Required action: Locate each line in the material below that contains the string "True", and copy those lines out in full.

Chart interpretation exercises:
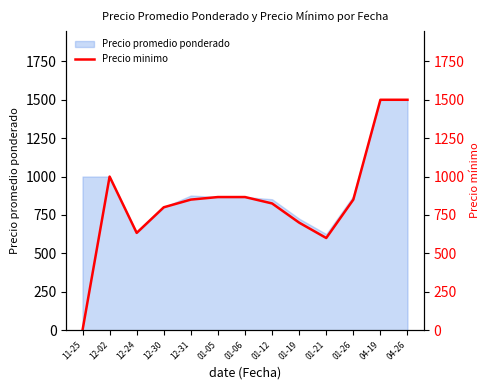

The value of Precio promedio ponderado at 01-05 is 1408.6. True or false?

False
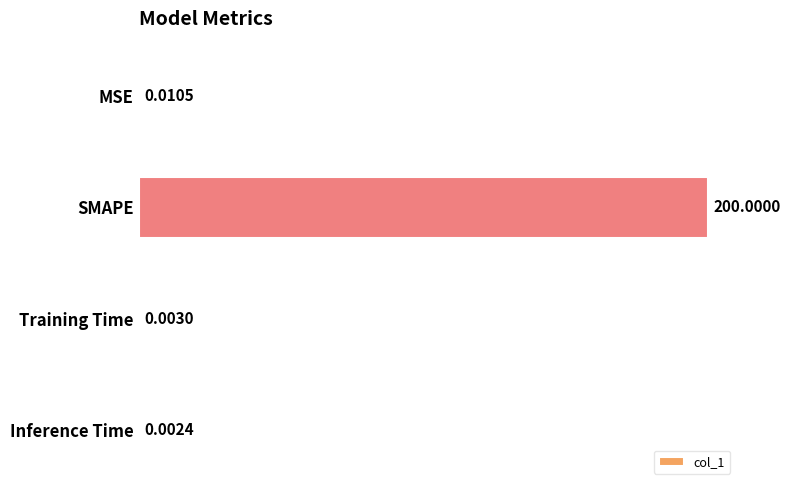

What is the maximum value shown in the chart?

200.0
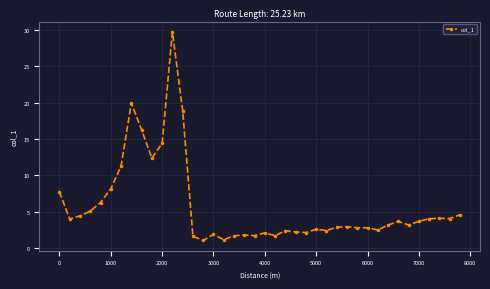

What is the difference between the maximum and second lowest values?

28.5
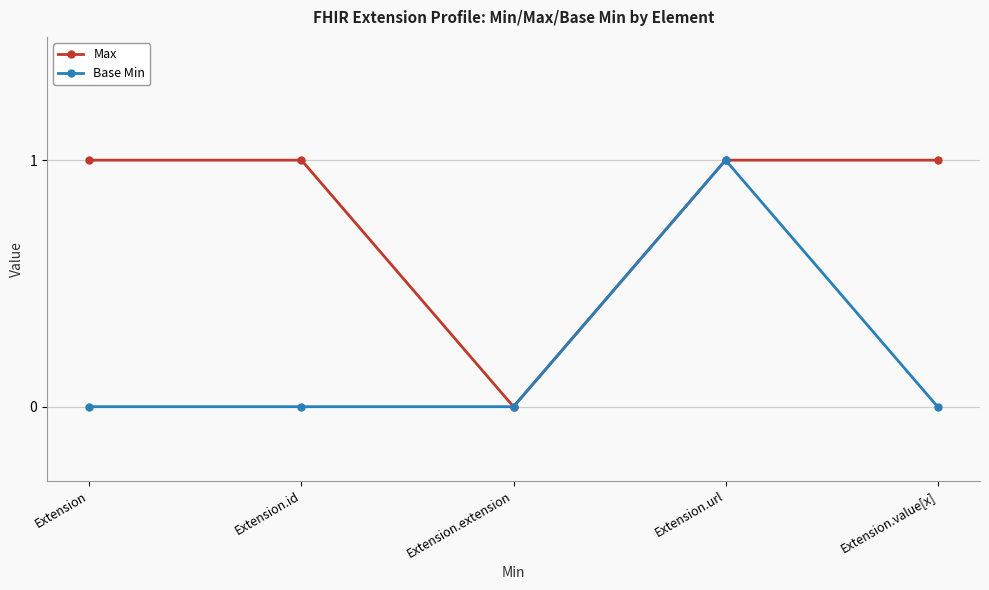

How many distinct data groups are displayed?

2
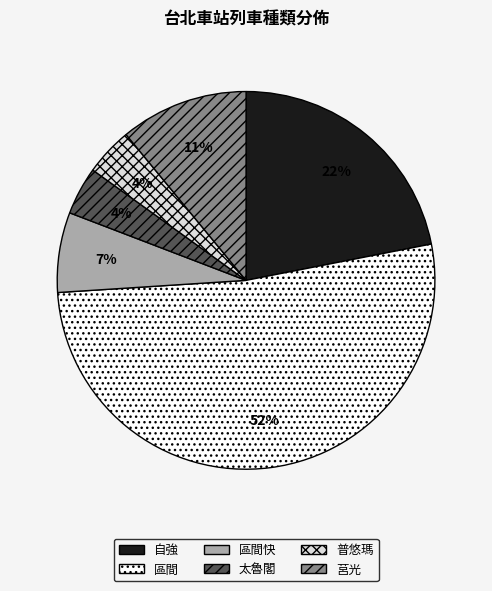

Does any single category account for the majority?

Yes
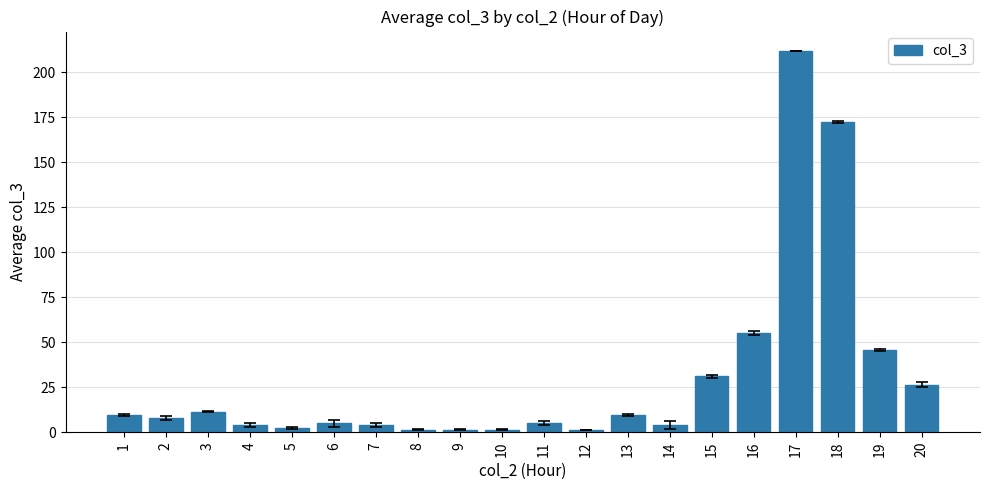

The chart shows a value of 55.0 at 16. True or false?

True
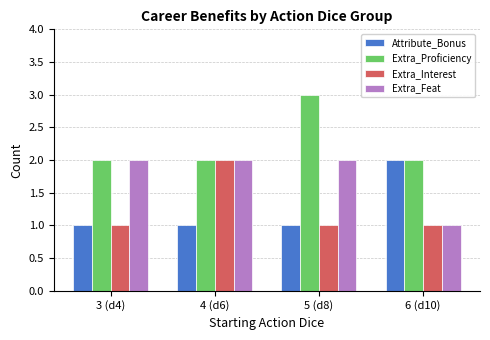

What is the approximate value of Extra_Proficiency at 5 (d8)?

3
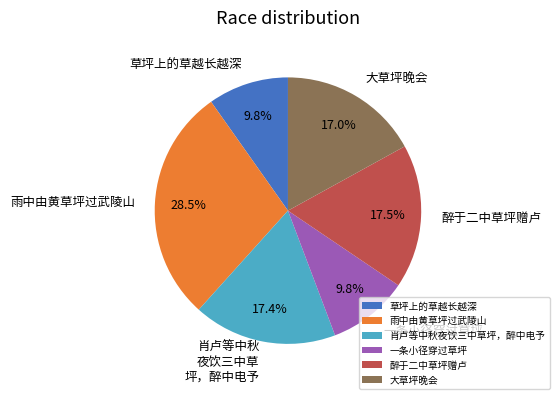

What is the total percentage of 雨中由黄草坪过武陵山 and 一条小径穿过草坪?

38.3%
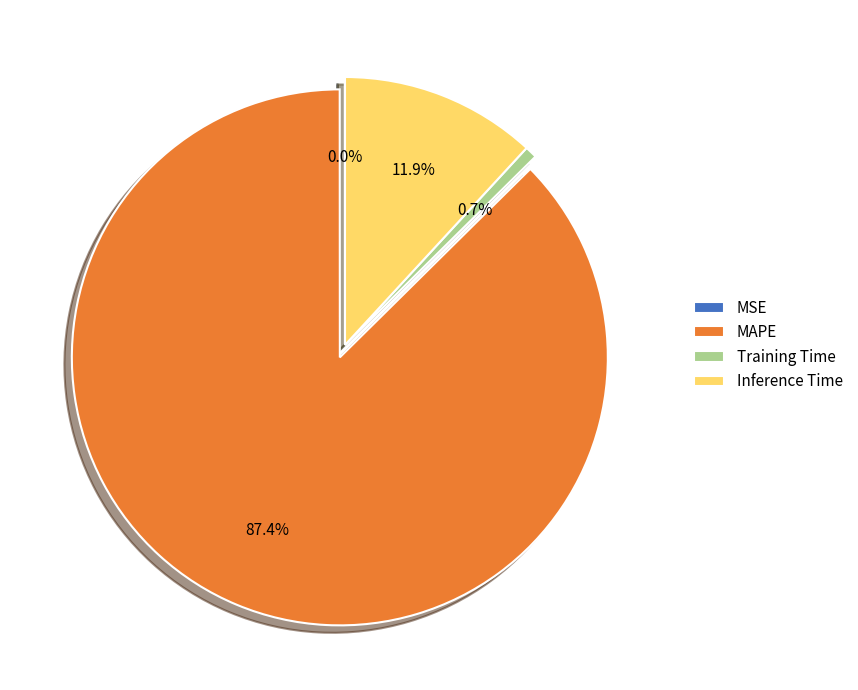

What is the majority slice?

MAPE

Solution to this problem:
The value of Precio promedio ponderado at 01-05 is 1408.6. True or false?
The chart shows a value of 55.0 at 16. True or false?
True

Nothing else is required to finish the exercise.